§ Provided records
───
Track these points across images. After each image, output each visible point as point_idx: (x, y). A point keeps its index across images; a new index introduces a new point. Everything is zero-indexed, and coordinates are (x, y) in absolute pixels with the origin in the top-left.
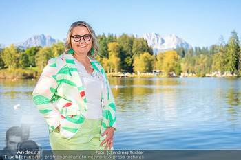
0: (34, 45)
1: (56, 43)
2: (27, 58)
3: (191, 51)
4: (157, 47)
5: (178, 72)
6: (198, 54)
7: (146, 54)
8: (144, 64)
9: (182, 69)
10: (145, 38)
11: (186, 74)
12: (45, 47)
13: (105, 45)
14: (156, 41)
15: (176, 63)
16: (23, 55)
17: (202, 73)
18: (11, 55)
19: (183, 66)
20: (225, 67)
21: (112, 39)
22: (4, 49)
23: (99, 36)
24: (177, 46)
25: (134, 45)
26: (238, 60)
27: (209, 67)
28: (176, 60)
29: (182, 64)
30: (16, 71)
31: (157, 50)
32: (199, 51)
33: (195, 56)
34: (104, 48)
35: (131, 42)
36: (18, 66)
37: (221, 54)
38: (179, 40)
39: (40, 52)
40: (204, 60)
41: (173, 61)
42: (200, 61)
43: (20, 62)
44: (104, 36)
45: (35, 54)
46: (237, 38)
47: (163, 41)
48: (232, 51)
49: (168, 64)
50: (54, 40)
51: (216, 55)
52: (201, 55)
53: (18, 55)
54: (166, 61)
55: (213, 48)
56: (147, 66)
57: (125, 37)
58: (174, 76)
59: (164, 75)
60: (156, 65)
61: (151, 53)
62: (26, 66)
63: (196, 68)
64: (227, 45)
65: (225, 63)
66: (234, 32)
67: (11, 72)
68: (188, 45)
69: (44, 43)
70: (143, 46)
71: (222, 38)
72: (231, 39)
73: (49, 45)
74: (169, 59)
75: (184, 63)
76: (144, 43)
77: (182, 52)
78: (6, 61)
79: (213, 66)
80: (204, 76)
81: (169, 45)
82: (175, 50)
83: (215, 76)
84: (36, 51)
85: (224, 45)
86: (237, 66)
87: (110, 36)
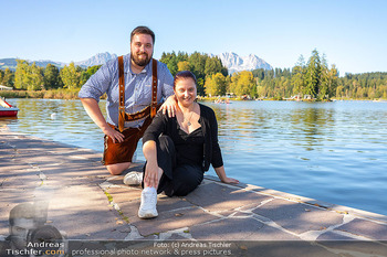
3: (272, 73)
4: (233, 69)
5: (253, 95)
6: (278, 76)
7: (219, 75)
8: (216, 86)
9: (258, 92)
10: (220, 56)
13: (175, 64)
14: (233, 61)
15: (251, 85)
16: (84, 75)
17: (279, 97)
19: (260, 89)
20: (304, 90)
21: (183, 58)
22: (63, 68)
23: (169, 54)
24: (257, 67)
25: (207, 65)
26: (318, 83)
27: (290, 90)
28: (252, 82)
32: (281, 73)
33: (275, 78)
34: (173, 68)
38: (259, 60)
40: (284, 83)
41: (248, 83)
42: (280, 84)
43: (81, 82)
44: (174, 54)
46: (318, 58)
47: (241, 61)
49: (243, 86)
52: (282, 78)
53: (79, 74)
54: (240, 82)
55: (296, 70)
56: (219, 88)
57: (196, 55)
58: (248, 100)
59: (238, 98)
60: (231, 86)
61: (226, 75)
63: (276, 91)
65: (305, 85)
66: (315, 52)
67: (70, 92)
68: (268, 66)
70: (217, 66)
71: (302, 58)
72: (312, 58)
74: (244, 80)
75: (263, 85)
76: (218, 63)
77: (261, 74)
78: (65, 81)
79: (294, 90)
80: (281, 99)
81: (248, 66)
82: (253, 72)
83: (293, 100)
86: (317, 89)
87: (180, 54)
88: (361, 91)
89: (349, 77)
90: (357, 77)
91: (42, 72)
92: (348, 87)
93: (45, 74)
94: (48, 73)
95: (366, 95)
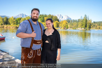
0: (20, 17)
1: (27, 17)
2: (17, 21)
3: (72, 21)
4: (60, 19)
5: (67, 28)
6: (74, 22)
7: (57, 21)
10: (57, 16)
11: (70, 28)
12: (23, 18)
13: (43, 18)
14: (60, 17)
15: (66, 25)
16: (16, 20)
17: (75, 28)
18: (12, 20)
19: (69, 26)
20: (82, 26)
21: (46, 16)
22: (9, 18)
23: (42, 15)
24: (67, 19)
25: (53, 18)
26: (86, 24)
27: (77, 26)
28: (67, 24)
29: (68, 25)
30: (14, 25)
31: (60, 20)
32: (74, 21)
33: (73, 22)
34: (43, 19)
35: (52, 17)
36: (14, 24)
37: (81, 22)
38: (68, 17)
39: (22, 20)
40: (75, 24)
41: (65, 24)
42: (74, 24)
43: (15, 23)
44: (43, 15)
45: (20, 20)
46: (86, 17)
47: (63, 17)
48: (85, 21)
49: (64, 25)
50: (26, 16)
51: (79, 22)
53: (14, 20)
54: (63, 24)
55: (79, 20)
56: (57, 25)
57: (50, 15)
58: (65, 29)
59: (62, 28)
60: (60, 25)
61: (59, 21)
62: (17, 24)
63: (73, 26)
64: (83, 19)
65: (82, 25)
66: (85, 15)
67: (12, 26)
68: (71, 19)
69: (23, 16)
70: (56, 19)
71: (82, 17)
72: (84, 17)
73: (25, 17)
74: (64, 23)
75: (69, 25)
76: (56, 18)
77: (69, 21)
78: (10, 22)
79: (78, 26)
80: (75, 29)
81: (64, 18)
82: (66, 20)
83: (79, 29)
84: (20, 19)
85: (82, 19)
86: (86, 26)
87: (45, 15)
88: (98, 27)
89: (94, 22)
90: (97, 23)
91: (3, 20)
92: (94, 26)
93: (4, 20)
94: (5, 20)
95: (99, 28)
───
§ Task prompt
Put the rows from the first line through the line containing "13: (105, 45)" into a numbered list, skipping blank lines and leaving out the pictures.

§ Expected answer
1. Track these points across images. After each image, output each visible point as point_idx: (x, y). A point keeps its index across images; a new index introduces a new point. Everything is zero-indexed, and coordinates are (x, y) in absolute pixels with the origin in the top-left.
2. 0: (34, 45)
3. 1: (56, 43)
4. 2: (27, 58)
5. 3: (191, 51)
6. 4: (157, 47)
7. 5: (178, 72)
8. 6: (198, 54)
9. 7: (146, 54)
10. 8: (144, 64)
11. 9: (182, 69)
12. 10: (145, 38)
13. 11: (186, 74)
14. 12: (45, 47)
15. 13: (105, 45)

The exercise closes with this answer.